SELECTION:

* * * * * * *

Correlates of Homophobia
To situate our findings, we compare established drivers of homophobia across Africa to correlates in both our sample and the urban Zimbabwe subsample from Afrobarometer Round 7 (2018). Dionne and Dulani (Reference Dionne and Dulani2013) find that being male, older, and more religious consistently predict homophobia across African contexts, while frequent internet use predicts lower homophobia. Urban residency shows no consistent effect. Using our data, we model predictors of LGBTQ tolerance, controlling for age, gender, education, income, partisanship, community engagement, knowing an LGBTQ person, religious affiliation, religiosity, and internet usage. As shown in Table A6 of the Appendix, older age, ruling party support, and living in Harare predict greater homophobia, while moderate income and knowing an LGBTQ person reduce it. Afrobarometer-data results, though limited by a smaller urban-only sample (n = 400), show effects largely consistent in direction. Compared to broader continental trends, our findings reaffirm the role of age but suggest income and partisanship also matter in urban Zimbabwe. Notably, religiosity does not emerge as a significant predictor of homophobia in our data – an unexpected divergence that future work should explore.

* * * * * * *

RECORD EXTRACTS:
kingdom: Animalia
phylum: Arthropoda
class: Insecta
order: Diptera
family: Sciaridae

* * * * * * *

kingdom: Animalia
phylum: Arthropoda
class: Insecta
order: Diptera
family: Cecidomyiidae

* * * * * * *

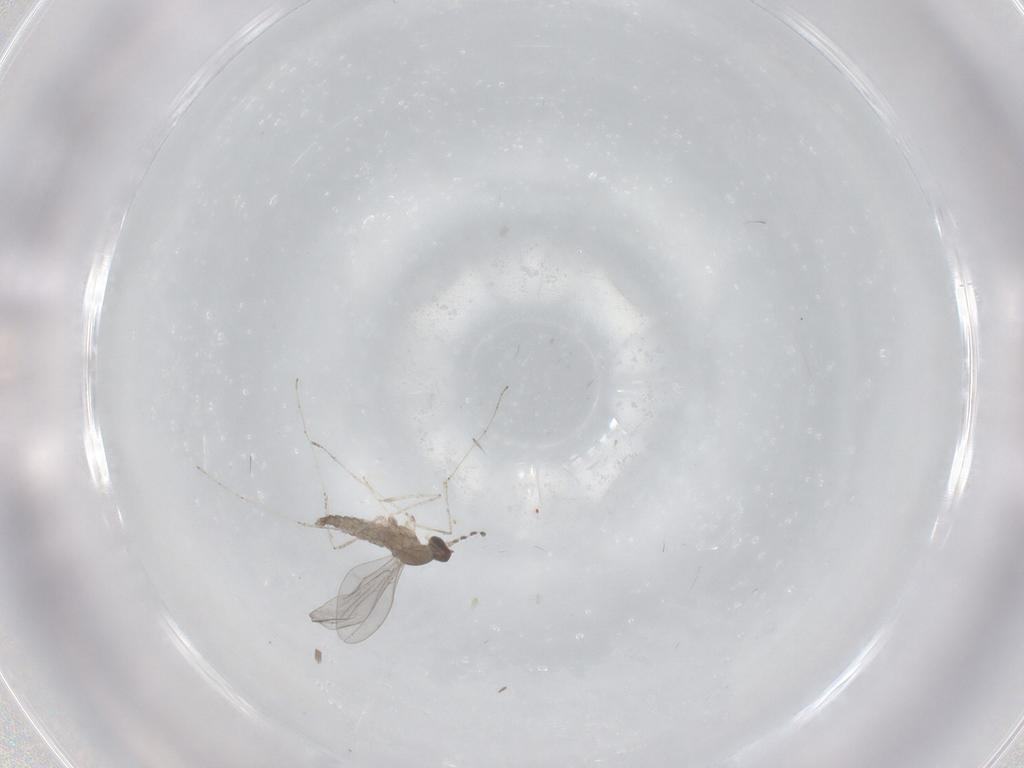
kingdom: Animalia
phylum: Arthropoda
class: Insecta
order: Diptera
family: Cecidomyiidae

* * * * * * *

OBJECTIVES:
- a) From the passage on correlates of homophobia, list every factor that the authors' own data show as a predictor of either greater or reduced homophobia.
- b) Extend the passage on correlates of homophobia with a paragraph that picks up after its final sentence.

ANSWERS FOR THE TASKS:
- a) older age, ruling party support, living in Harare, moderate income, knowing an LGBTQ person

- b)
Conclusion
Our findings echo the sentiments of Zimbabwean scholars Togarasei and Chitando (Reference Togarasei and Chitando2011, 122), that insofar as Western discourses dominate the discussion of LGBTQ communities in Africa, ‘the perception [in Africa] that Africa is being “civilized” or talked down to accept same-sex sexuality, it will remain extremely difficult to make headway in changing attitudes towards same-sex relationships’. This insight carries weight for human rights campaigns globally. Even in a challenging rights domain, our experiment has shown that rooting LGBTQ lives in the local context does not hurt the pursuit of LGBTQ inclusion, and in pivotal areas it can reduce homophobia towards neighbors and potentially increase support for equal rights. It also showed that the type of rooted message has differential effects on certain attitudes, with messages drawing on indigenous history leading to a greater willingness to live next to queer neighbors, and ones that invoked a national struggle for rights (the liberation frame) leading to a response more sympathetic to increasing LGBTQ rights. In sum, rooted messages tend to work, even in a case that we consider to be an especially hard case – in global comparison – for promoting LGBTQ human rights.
Such rooted appeals are one way to address the complex role of the West in the issues surrounding LGBTQ lives in the Global South. It is clear that norms that support LGBTQ rights (Ayoub Reference Ayoub2016), as well as ones that seek to retrench them (Velasco Reference Velasco2023), are circulating in world politics. How social movement actors package this information – to broker a resonance locally – matters for shaping attitudes. Of course, this work is done by both proponents and opponents of LGBTQ rights, and for the former, this study shows such rooting work is critical for countering myths of queer impositions and foreignness. It does so by heeding the insights of queer scholars and activists who have insisted we pay close attention to the ways movements can affirm the authenticity and legitimacy of queer identities by rooting them in indigenous traditions and histories, challenging both colonial legacies and contemporary homophobia.Footnote 25 Further, as anti-West and anti-colonial attitudes continue to grow across the African continent (for example the 2023 citizen-supported coup in Niger, or the surge in anti-French sentiment in Mali and Burkina Faso), it will be important for LGBTQ activists to have evidence about the limited harm of such messages.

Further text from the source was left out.